Daphne's
- Type: Private
- Industry: Food And Beverage
- Genre: Restaurants
- Founded: 1991; 35 years ago
- Founder: George Katakalidis
- Headquarters: 6 (as of April 2024), Los Angeles, California, USA
- Area served: California
- Products: Gyros and Kabobs
- Services: Sit down and take-away fare
- Website: http://daphnes.biz

= Daphne's Greek Cafe =

Restaurant chain in California, US

Daphne's Greek Cafe or, Daphne's California Greek, is an American fast-casual Greek restaurant operating in California. The restaurant name refers to Daphne of Greek mythology whom the god Apollo desired.

Daphne's was rated #11 in 2006 Top 100 Movers and Shakers in the Fast Casual magazine.
Named after the Greek symbol for excellence, Daphne’s Greek Café is a trendsetter in fast casual. The 70-unit chain recently implemented an English-speaking course for its employees. Throw in the best chain gyros and you’ve got one heckuva restaurant.
— Fast Casual Magazine, January 2007
 Daphne's was voted Best Greek in the June 2008 issue of San Diego Magazine.

== History ==
Daphne's Greek Cafe was founded by George Katakalidis in 1991. The chain entered bankruptcy in January 2010. It had 60 locations throughout Arizona and California and was purchased out of bankruptcy by an investor group headed by William Trefethen. In 2011, Daphne's name changed to Daphne's California Greek with a new concept that has been characterized as: a “hybrid” of California-meets-Greek cuisine, with an emphasis on freshness.
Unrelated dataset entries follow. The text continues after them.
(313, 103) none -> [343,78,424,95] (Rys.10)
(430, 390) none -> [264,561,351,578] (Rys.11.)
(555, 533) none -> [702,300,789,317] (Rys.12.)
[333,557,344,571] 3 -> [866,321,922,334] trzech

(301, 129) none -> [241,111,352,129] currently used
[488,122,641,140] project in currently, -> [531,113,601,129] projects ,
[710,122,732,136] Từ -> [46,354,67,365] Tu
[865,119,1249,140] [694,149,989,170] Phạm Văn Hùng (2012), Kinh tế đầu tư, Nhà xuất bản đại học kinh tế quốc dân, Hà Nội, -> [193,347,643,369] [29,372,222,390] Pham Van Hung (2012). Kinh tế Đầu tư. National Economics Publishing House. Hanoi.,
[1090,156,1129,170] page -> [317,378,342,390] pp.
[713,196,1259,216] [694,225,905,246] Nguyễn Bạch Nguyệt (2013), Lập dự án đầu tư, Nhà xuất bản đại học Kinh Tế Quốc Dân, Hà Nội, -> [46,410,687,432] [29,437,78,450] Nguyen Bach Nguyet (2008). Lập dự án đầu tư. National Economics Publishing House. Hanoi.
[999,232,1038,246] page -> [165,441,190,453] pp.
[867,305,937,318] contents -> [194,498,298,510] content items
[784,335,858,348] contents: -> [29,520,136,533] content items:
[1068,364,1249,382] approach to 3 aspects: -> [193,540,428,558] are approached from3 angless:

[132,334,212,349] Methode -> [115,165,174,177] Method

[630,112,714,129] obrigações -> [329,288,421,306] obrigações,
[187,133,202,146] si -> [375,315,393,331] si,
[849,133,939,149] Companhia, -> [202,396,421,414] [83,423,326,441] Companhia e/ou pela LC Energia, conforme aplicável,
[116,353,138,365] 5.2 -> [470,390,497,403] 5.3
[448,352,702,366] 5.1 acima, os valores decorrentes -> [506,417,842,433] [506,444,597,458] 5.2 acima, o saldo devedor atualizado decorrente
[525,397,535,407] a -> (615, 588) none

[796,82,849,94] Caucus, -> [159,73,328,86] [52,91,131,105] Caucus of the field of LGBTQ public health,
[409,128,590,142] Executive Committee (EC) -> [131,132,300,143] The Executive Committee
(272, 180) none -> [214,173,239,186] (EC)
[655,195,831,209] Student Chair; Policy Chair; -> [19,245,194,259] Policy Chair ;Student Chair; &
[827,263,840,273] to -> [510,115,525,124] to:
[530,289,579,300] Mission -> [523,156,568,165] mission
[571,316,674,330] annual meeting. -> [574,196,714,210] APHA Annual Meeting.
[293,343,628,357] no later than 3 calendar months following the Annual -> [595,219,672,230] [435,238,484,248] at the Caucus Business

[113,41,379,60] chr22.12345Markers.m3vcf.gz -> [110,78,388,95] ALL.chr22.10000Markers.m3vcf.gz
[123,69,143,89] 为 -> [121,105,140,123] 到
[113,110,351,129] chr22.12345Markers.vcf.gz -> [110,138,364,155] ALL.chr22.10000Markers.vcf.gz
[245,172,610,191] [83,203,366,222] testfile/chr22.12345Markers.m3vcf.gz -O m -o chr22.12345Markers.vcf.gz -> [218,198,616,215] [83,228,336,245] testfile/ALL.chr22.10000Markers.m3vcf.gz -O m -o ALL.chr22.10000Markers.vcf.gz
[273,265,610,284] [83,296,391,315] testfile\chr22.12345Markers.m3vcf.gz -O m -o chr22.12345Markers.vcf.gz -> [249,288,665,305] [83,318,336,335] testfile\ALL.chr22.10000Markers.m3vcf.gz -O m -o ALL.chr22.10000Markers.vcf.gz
Daphne's California Greek continued their re-branding effort under William Trefethen group for about four years before suddenly selling the company to a Chicago investment group named Victory Park Capital.

In early 2024, all remaining locations in Orange County and San Diego County closed. As of April 2024, only six locations remain; five locations are in Southern California and one is in the Sacramento area. They are Simi Valley, Thousand Oaks, Redondo Beach, Temecula, Ontario, and Roseville.